• [Written tasks]
1. According to the sermon on Ephesians 4, what must be done to reform somebody?
2. Pick up the sermon on Ephesians 4 after its final sentence and write the next part.

• [Text block]
⁂

Ephesians 4:28 Let
him who steals steal no longer; but rather let him labor, performing with
his own hands what is good, in order that he may have something to share
with him who has need.
29 Let no unwholesome word proceed from your mouth, but only such a word
as is good for edification according to the need of the moment, that it
may give grace to those who hear.
I want to remind us of something that I
think is very, very important. We are in some very difficult Scripture and
it is going to show us how we are living as compared to how we ought to be
living. That is no fun sometimes. Why are we in it? What is God doing in
our lives? I want to remind us what all Scripture is for. Look in 2
Timothy 3. It starts off with people who love themselves, but in verse 10
it takes a turn and begins to talk about people who love God.
In the context of people who love God, we find these2 Timothy 3:16-17:
"All Scripture is inspired by God and profitable for teaching."
God wants us to be informed. We want our minds to be renewed so that our
behavior can be transformed. Therefore, the Word of God is to inform us
for teaching. Secondly it is to reform us. Now to reform somebody, you
first of all have to reprove them and then you must correct them. That is
what the Word of God is for. It exposes us for what we are, then it
corrects us.
The Spirit of God wants to do a work in us through the book of Ephesians.
I think He has been whetting our appetite on who we are in Jesus in the
three chapters. It is wonderful to know what we have in the Lord Jesus
Christ, who we are, whose we are. But in chapter 4 Paul changes
directions. He is going to start saying, "Okay, folks, if you say you have
Him, then you are to walk in a manner worthy of who you say you are and
whose you say you are. You live in a manner worthy. Look, you have every
spiritual blessing in Christ Jesus. Now live up to it and walk like you
are supposed to walk."
Now let’s turn back to Ephesians and outline the rest of the book to show
you how it fits together. Ephesians 4:1-16 show the overview of what
the church ought to be, worldwide, locally, wherever you are. People are
to preserve the unity of the Spirit in the bond of peace and be
strengthened in the inner man by the Spirit of God. That is in his prayer
in the last few verses of Ephesians 3. When I am being strengthened in the
inner man, I am being given the ability beyond what I can do apart from
God. In other words, I am living differently. There is something totally
unique and different about my life. When I am doing that, it is going to
reflect in the body of Christ. We are going to be seen for how we behave
toward one another. We are going to be seen for how we believe, Ephesians
4:4-6. We are going to be seen for how we cooperate in being built
together in the body of Christ, Ephesians 4: 7-16.
So we see a picture of what the church ought to be. It begins to show us
how we are to walk. It begins to show us individually how we are to live a
brand new way. This is when it really goes home with us. Ephesians 4:17-19 says,
"Don’t live as the Gentiles live." The Gentiles are darkened in their
mentality. They are depraved in their morality. Their inclinations are
based on their darkened understanding. They don’t know how to live
morally. Their relationships are fragmented. They don’t know how to build
up. They only tear down as they live together. We are not to live like
that anymore.

⁂

Dataset excerpts

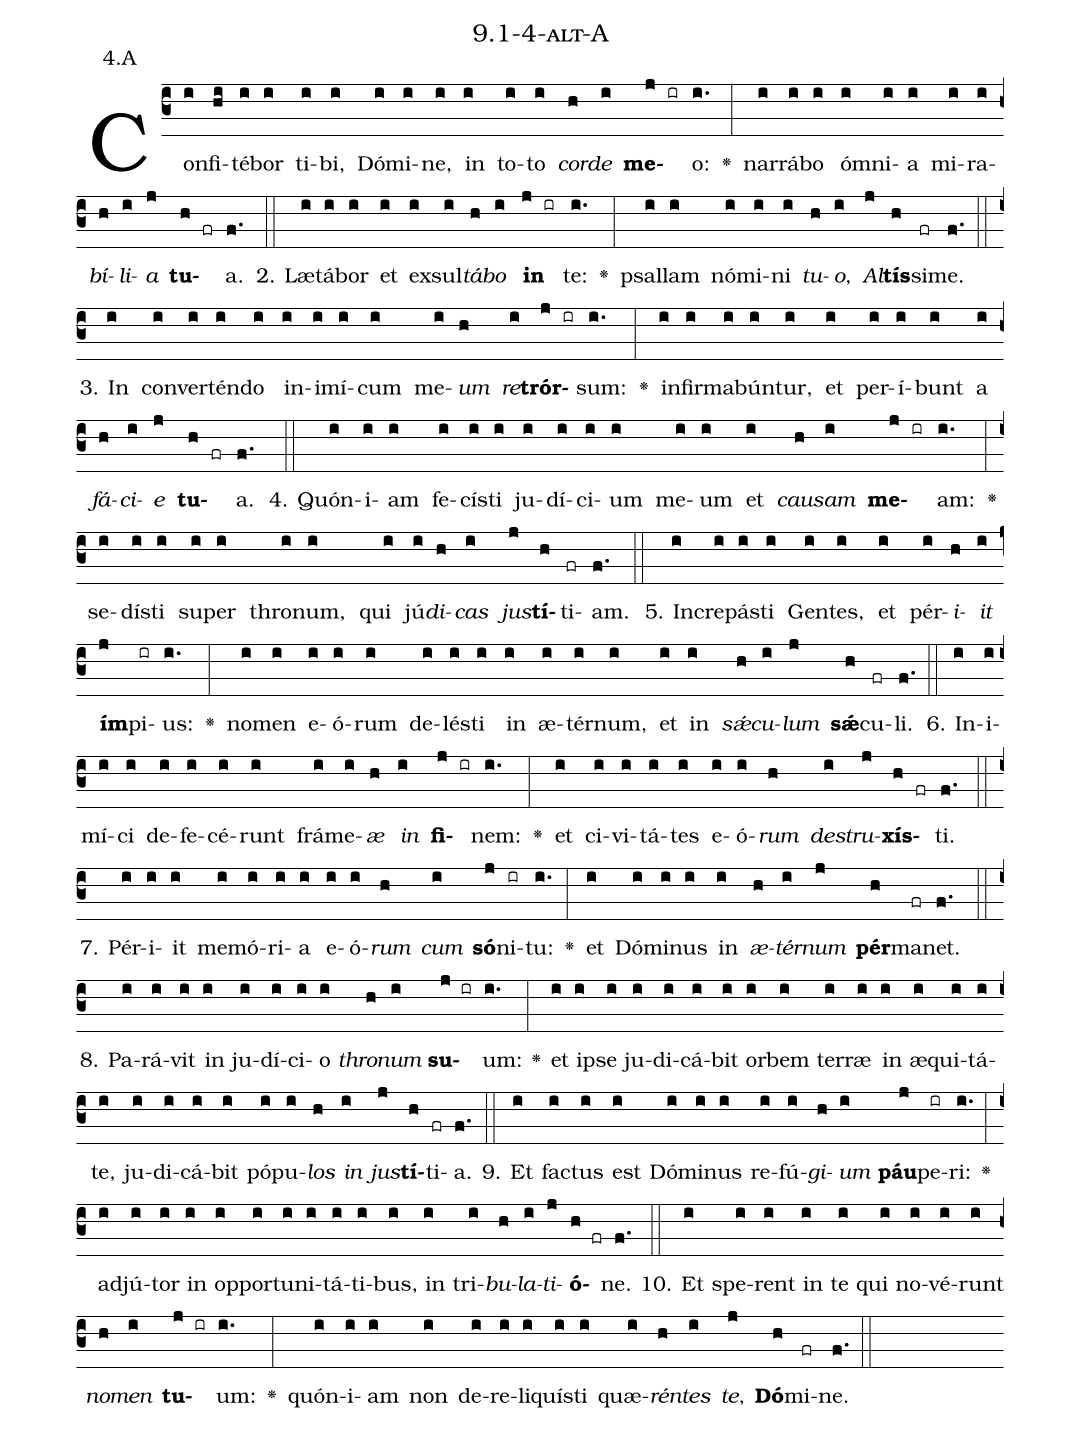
name: 9.1-4-alt-A;
annotation: 4.A;
%%
(c3)Con(i)fi(hi)té(i)bor(i) ti(i)bi,(i) Dó(i)mi(i)ne,(i) in(i) to(i)to(i) <i>cor</i>(h)<i>de</i>(i) <b>me</b>(j ir)o:(i.) <v>\greheightstar</v>(:) nar(i)rá(i)bo(i) óm(i)ni(i)a(i) mi(i)ra(i)<i>bí</i>(h)<i>li</i>(i)<i>a</i>(j) <b>tu</b>(h fr)a.(f.) (::)
2. Læ(i)tá(i)bor(i) et(i) ex(i)sul(i)<i>tá</i>(h)<i>bo</i>(i) <b>in</b>(j ir) te:(i.) <v>\greheightstar</v>(:) psal(i)lam(i) nó(i)mi(i)ni(i) <i>tu</i>(h)<i>o</i>,(i) <i>Al</i>(j)<b>tís</b>(h)si(fr)me.(f.) (::)
3. In(i) con(i)ver(i)tén(i)do(i) in(i)i(i)mí(i)cum(i) me(i)<i>um</i>(h) <i>re</i>(i)<b>trór</b>(j ir)sum:(i.) <v>\greheightstar</v>(:) in(i)fir(i)ma(i)bún(i)tur,(i) et(i) per(i)í(i)bunt(i) a(i) <i>fá</i>(h)<i>ci</i>(i)<i>e</i>(j) <b>tu</b>(h fr)a.(f.) (::)
4. Quón(i)i(i)am(i) fe(i)cís(i)ti(i) ju(i)dí(i)ci(i)um(i) me(i)um(i) et(i) <i>cau</i>(h)<i>sam</i>(i) <b>me</b>(j ir)am:(i.) <v>\greheightstar</v>(:) se(i)dís(i)ti(i) su(i)per(i) thro(i)num,(i) qui(i) jú(i)<i>di</i>(h)<i>cas</i>(i) <i>jus</i>(j)<b>tí</b>(h)ti(fr)am.(f.) (::)
5. In(i)cre(i)pás(i)ti(i) Gen(i)tes,(i) et(i) pér(i)<i>i</i>(h)<i>it</i>(i) <b>ím</b>(j)pi(ir)us:(i.) <v>\greheightstar</v>(:) no(i)men(i) e(i)ó(i)rum(i) de(i)lés(i)ti(i) in(i) æ(i)tér(i)num,(i) et(i) in(i) <i>sǽ</i>(h)<i>cu</i>(i)<i>lum</i>(j) <b>sǽ</b>(h)cu(fr)li.(f.) (::)
6. In(i)i(i)mí(i)ci(i) de(i)fe(i)cé(i)runt(i) frá(i)me(i)<i>æ</i>(h) <i>in</i>(i) <b>fi</b>(j ir)nem:(i.) <v>\greheightstar</v>(:) et(i) ci(i)vi(i)tá(i)tes(i) e(i)ó(i)<i>rum</i>(h) <i>de</i>(i)<i>stru</i>(j)<b>xís</b>(h fr)ti.(f.) (::)
7. Pér(i)i(i)it(i) me(i)mó(i)ri(i)a(i) e(i)ó(i)<i>rum</i>(h) <i>cum</i>(i) <b>só</b>(j)ni(ir)tu:(i.) <v>\greheightstar</v>(:) et(i) Dó(i)mi(i)nus(i) in(i) <i>æ</i>(h)<i>tér</i>(i)<i>num</i>(j) <b>pér</b>(h)ma(fr)net.(f.) (::)
8. Pa(i)rá(i)vit(i) in(i) ju(i)dí(i)ci(i)o(i) <i>thro</i>(h)<i>num</i>(i) <b>su</b>(j ir)um:(i.) <v>\greheightstar</v>(:) et(i) ip(i)se(i) ju(i)di(i)cá(i)bit(i) or(i)bem(i) ter(i)ræ(i) in(i) æ(i)qui(i)tá(i)te,(i) ju(i)di(i)cá(i)bit(i) pó(i)pu(i)<i>los</i>(h) <i>in</i>(i) <i>jus</i>(j)<b>tí</b>(h)ti(fr)a.(f.) (::)
9. Et(i) fac(i)tus(i) est(i) Dó(i)mi(i)nus(i) re(i)fú(i)<i>gi</i>(h)<i>um</i>(i) <b>páu</b>(j)pe(ir)ri:(i.) <v>\greheightstar</v>(:) ad(i)jú(i)tor(i) in(i) op(i)por(i)tu(i)ni(i)tá(i)ti(i)bus,(i) in(i) tri(i)<i>bu</i>(h)<i>la</i>(i)<i>ti</i>(j)<b>ó</b>(h fr)ne.(f.) (::)
10. Et(i) spe(i)rent(i) in(i) te(i) qui(i) no(i)vé(i)runt(i) <i>no</i>(h)<i>men</i>(i) <b>tu</b>(j ir)um:(i.) <v>\greheightstar</v>(:) quón(i)i(i)am(i) non(i) de(i)re(i)li(i)quís(i)ti(i) quæ(i)<i>rén</i>(h)<i>tes</i>(i) <i>te</i>,(j) <b>Dó</b>(h)mi(fr)ne.(f.) (::)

⁂

• [Response list]
1. You first have to reprove them and then correct them.

2.
Ephesians 4:20-24 says we are to put on a new life, a new garment. That
garment is Jesus Christ. We have already worked through all of that. We
are to take off the old and put on the new. The new garment is a
lifestyle, a lifestyle that all the world can see. What I say I possess is
one thing, but the way I live is another thing. You don’t tell a man about
your faith, you live it out. He sees it by the way you live, by the way
you speak and by your actions.
In Ephesians 4:25 Paul starts qualifying what that garment is. He starts showing
us what that fabric is really like. He says in Ephesians 4:25 that when you put
on the new garment you are going to have a transformed tongue. It is
amazing what comes out of the mouth. Jesus said it is not what goes inside
a man that defiles him, it is what comes out because it reflects his
heart. He says first of all, you are not going to lie. That is the new
garment. That is the Lord Jesus in your life. You see, when you tell a lie
or when I tell a lie, and it is always easy to do that, what we are doing
is protecting ourselves. We are never to protect our flesh. We are to
confess our flesh. We are to be open and honest before God. We are never
to live deceitful before others because the Lord Jesus is a truthful
being. He is truth, and He lives in us. Therefore, we cannot lie.
Secondly, you have a controlled temper. It is amazing. You are angry at
the right things for the first time. Now it is not wrong to be angry. He
says,
"Be angry but do not sin when you are angry."
Now, the anger of man, James tells us, never accomplishes the
righteousness of God. So this is a different kind of anger. This is God’s
righteous indignation rising up in us. We are not mad at the sinner. We
are mad at the sin. We are angry at the right thing and we know where to
focus all of our anger. We don’t let the sun go down on our anger. We are
making sure consistently that we are quiet in our spirit. It is incredible
the disposition of a person who puts on the new garment.
Then in Ephesians 4:27 Paul says we have a frustrated tempter. In the context
what Paul is saying is, if you want to frustrate the devil put on the new
garment. When you put on Christ you have frustrated the tempter in your
life. As a matter of fact, the word for "devil" is even very important to
the context. The word "devil" is the word diabolos. It
means to cast in between, to separate and to divide.
Now what was Ephesians 4:1-16 talking about? Preserving the unity of the Spirit
in the bond of peace. How do we continue to do that? We don’t give the
devil an opportunity. How does the devil take opportunity? Only when he
can tempt us into putting on the old garment and taking off the new. Don’t
let him have that opportunity. You continue to walk in the new garment and
you will continue to preserve the unity in the bond of peace.
REPLENISHERS
DEPLETERS
Paul gives two threads and a warning or a principle about the garment. We
don’t lie and we control our temper and we frustrate the devil. Let’s look
at Ephesians 4:28. I become one who is a giver and not a taker. That is the new
disposition. This is the new garment. I don’t lie. My temper is under
control. I am frustrating the tempter. Now I am a giver instead of a
taker. I’ll explain that in a second.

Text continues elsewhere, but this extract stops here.